On Sunday morning, Southwest Airlines experienced a startling mid-air event when an engine cover detached from a Boeing 737-800 during takeoff from Denver International Airport, bound for Houston. The Federal Aviation Administration (FAA) promptly announced an investigation into the incident, causing Southwest shares to dip around 1% in premarket trading before the Monday opening in New York.

The flight was carrying 135 passengers and six crew members. After declaring an emergency, the pilots returned the plane safely to Denver International Airport. Passengers had alerted crew members that an engine cowling had fallen off and struck the wing flap. Several captured the event on video, and one told reporters they heard a loud bang followed by seeing the engine cover peeling away.

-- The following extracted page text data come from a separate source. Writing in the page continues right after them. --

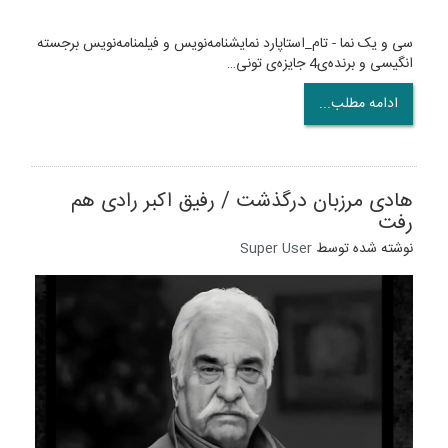
سی و یک نما - تام_استاپارد نمایشنامه‌نویس و فیلمنامه‌نویس برجسته
انگیسی و برنده‌ی4 جایزه‌ی تونی…
ادامه مطلب...
هادی مرزبان درگذشت / رفیق اکبر رادی هم
رفت
نوشته شده توسط
Super User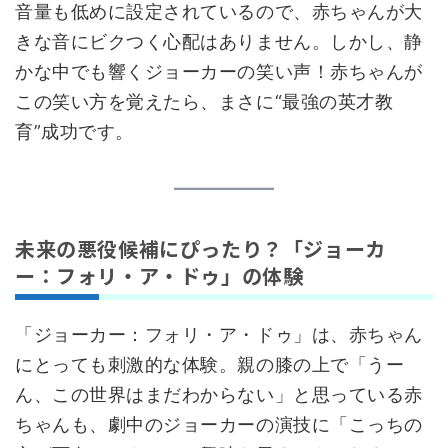
音量も低めに設定されているので、赤ちゃんが大
きな音にビクつく心配はありません。しかし、静
かな中でも響くジョーカーの笑い声！赤ちゃんが
この笑い方を覚えたら、まさに“最強の英才教
育”成功です。
未来の悪役候補にぴったり？「ジョーカ
ー：フォリ・ア・ドゥ」の体験
「ジョーカー：フォリ・ア・ドゥ」は、赤ちゃん
にとっても刺激的な体験。親の膝の上で「うー
ん、この世界はまだわからない」と思っている赤
ちゃんも、劇中のジョーカーの演技に「こっちの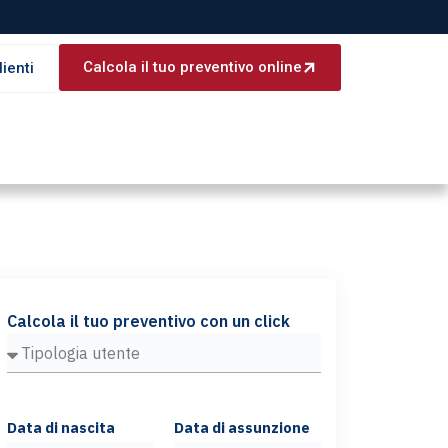
Calcola il tuo preventivo online
lienti
Calcola il tuo preventivo con un click
Data di nascita
Data di assunzione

Southwest Airlines arranged for passengers to be flown to their destination on another aircraft, leading to a delay of around three hours. The airline also emphasized the priority placed on safety and informed that the aircraft was undergoing a thorough inspection by maintenance teams. Recent mechanical issues with Boeing planes have led to growing concern, as the incidents have plagued not only Southwest but multiple airlines globally.

The FAA’s decision to investigate comes amid intense scrutiny of Boeing’s production quality and maintenance standards. Previous incidents, such as a door plug panel tearing off a new Alaska Airlines 737 MAX 9 jet, have led to grounded flights, mandated inspections, and even a criminal investigation by the Justice Department. Boeing’s challenges are compounded by a directive from the FAA requiring inspections and component replacements on the engine cowling of Boeing 737 NG airplanes following a fatal incident in 2018.

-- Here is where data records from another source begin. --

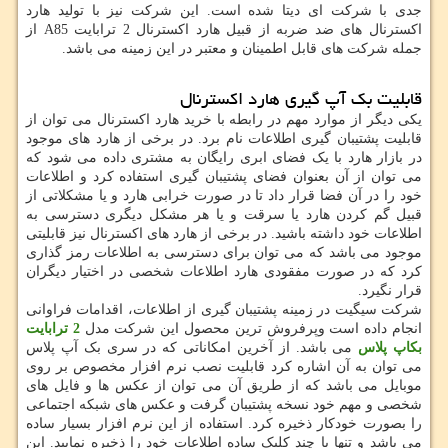
جدی با شرکت ای دیتا شده است. این شرکت نیز با تولید هارد
اکسترنال های ضد ضربه از قبیل هارد اکسترنال 2 ترابایت A85 از
جمله شرکت های قابل اطمینان و معتبر در این زمینه می باشد.
قابلیت بک آپ گیری هارد اکسترنال
یکی دیگر از موارد مهم در رابطه با خرید هارد اکسترنال می توان از
قابلیت پشتیبان گیری اطلاعات نام برد. در برخی از هارد های موجود
در بازار هارد با یک فضای ابری رایگان به مشتری داده می شود که
می توان از آن بعنوان فضای پشتیبان گیری استفاده کرد و اطلاعات
خود را در آن فضا قرار داد تا در صورت خرابی هارد و یا مشکلاتی از
قبیل گم کردن هارد یا سرقت و یا هر مشکل دیگری دسترسی به
اطلاعات خود داشته باشید. در برخی از هارد های اکسترنال نیز قابلیتی
موجود می باشد که می توان برای دسترسی به اطلاعات رمز گذاری
کرد که در صورت مفقودی هارد اطلاعات شخصی در اختیار دیگران
قرار نگیرد.
شرکت سیگیت در زمینه پشتیبان گیری از اطلاعات، اقدامات فراوانی
انجام داده است وپرفروش ترین محصول این شرکت مدل
2 ترابایت
بکاپ پلاس
می باشد. از آخرین امکاناتی که در سری بک آپ پلاس
می توان به آن اشاره کرد قابلیت نصب نرم افزار مخصوص بر روی
موبایل می باشد که از طریق آن می توان از عکس ها و فایل های
شخصی و مهم خود نسخه پشتیبان گرفت و عکس های شبکه اجتماعی
را بصورت خودکار ذخیره کرد. استفاده از این نرم افزار بسیار ساده
می باشد و تنها با چند کلیک ساده اطلاعات خود را ذخیره نمایید. این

The FAA’s standard investigation procedures will begin with the examination of maintenance records and interviewing witnesses. Even though air travel safety has been in the news recently because of multiple equipment failures, Biden administration Transportation Secretary Pete Buttigieg said on Sunday that it remains the “safest mode of transportation in America.”

For Southwest, a carrier known for its budget-friendly options and extensive domestic network, the Boeing-related incidents challenge its reputation and operational reliability. Boeing faces intensified scrutiny among demands for better quality control and transparency in its manufacturing processes.